There are some limitations of this study which should be noted. Falls outcomes and several covariates (including cardiovascular disease, educational attainment, chronic disease burden, etc.) were by self-report only and could therefore be subject to recall bias, which could impact findings. Further, neuroleptic medication use was captured at baseline, but changes in medication use over time were not captured in the analysis. We could not perform any meaningful analysis on participants taking antipsychotic medications due to the small numbers involved. We also did not have any information on compliance with medications, but data was collected by manually checking participant medication lists. Whilst we have adjusted for a wide range of covariates in this study, the complex and often multifactorial nature of falls amongst older people is such that there remains a possibility of residual confounding that we have not adjusted for. The strengths of this study include the large, well-described population-representative sample of older people, with robust 8-year follow-up. To our knowledge, this is the first study to examine the relationship between psychotropic medication use and unexplained falls amongst older people.

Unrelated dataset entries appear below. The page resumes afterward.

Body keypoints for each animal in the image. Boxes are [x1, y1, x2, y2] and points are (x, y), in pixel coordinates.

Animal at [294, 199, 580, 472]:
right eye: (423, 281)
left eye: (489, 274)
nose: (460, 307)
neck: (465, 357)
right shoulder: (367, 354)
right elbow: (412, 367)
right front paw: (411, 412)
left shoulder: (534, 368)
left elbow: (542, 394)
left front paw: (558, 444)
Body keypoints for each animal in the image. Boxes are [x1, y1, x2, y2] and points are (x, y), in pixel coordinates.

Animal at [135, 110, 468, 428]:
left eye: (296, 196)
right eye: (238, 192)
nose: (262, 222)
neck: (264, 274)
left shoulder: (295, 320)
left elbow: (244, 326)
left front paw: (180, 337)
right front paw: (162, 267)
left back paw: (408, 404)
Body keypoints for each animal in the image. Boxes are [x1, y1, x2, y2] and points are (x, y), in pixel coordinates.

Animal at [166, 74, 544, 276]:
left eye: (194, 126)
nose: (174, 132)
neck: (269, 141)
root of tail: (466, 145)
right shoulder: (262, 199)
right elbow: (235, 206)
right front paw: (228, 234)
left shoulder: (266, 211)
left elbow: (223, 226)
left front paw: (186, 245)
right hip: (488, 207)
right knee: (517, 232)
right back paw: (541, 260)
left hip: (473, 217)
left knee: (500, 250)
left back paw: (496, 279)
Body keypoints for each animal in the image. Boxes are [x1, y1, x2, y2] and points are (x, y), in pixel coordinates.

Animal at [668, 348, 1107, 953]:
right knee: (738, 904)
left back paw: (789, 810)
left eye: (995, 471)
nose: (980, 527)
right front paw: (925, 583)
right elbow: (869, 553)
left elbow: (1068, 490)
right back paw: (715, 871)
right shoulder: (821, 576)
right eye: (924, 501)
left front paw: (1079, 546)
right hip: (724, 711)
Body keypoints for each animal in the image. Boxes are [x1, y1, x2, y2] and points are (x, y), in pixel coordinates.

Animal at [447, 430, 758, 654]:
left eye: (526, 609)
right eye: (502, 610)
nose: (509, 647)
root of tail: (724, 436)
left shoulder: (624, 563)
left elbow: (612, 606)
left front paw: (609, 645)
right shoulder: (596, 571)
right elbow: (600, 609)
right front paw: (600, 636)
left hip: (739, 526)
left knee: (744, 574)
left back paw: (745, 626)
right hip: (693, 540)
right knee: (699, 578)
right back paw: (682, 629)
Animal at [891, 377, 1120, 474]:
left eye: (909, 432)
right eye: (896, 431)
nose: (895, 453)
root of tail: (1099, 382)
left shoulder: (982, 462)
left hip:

Our study suggests that withdrawal of psychotropic medication use may reduce the risk of falls. This is supported by intervention studies involving small participant numbers [43, 44]. Tool such as STOPPFall, developed to aid de-prescribing of medications that increase falls risk, may help as it involves mostly psychotropic medications [45]. However, de-prescribing psychotropic medications can be challenging in practice even when supported by tools such as this [46]. For example, there is lack of consensus as to when antidepressants should be discontinued in patients with stable late-life depression [47]. Additionally, even though withdrawing of benzodiazepines in older people does not generally lead to significant sleep disturbance [48], it can also be complex and is considered arduous and time-intensive by physicians [49, 50].

In conclusion, we have shown that psychotropic medication use amongst community-dwelling older people significantly increases the likelihood of unexplained falls, including those causing fracture. As part of a comprehensive multifactorial falls assessment, described in recently published World Falls Guidelines [51], de-prescribing of psychotropic medications to reduce falls risk, particularly amongst older people taking more than one agent, should be considered where appropriate and feasible and can be supported by structured de-prescribing tools. If psychotropic medications cannot be discontinued, close attention should be paid to orthostatic BP and ECG monitoring, as well as review of other co-prescribed culprit medications. Further work is required however, in establishing how and when psychotropic medications can be dose-reduced or discontinued.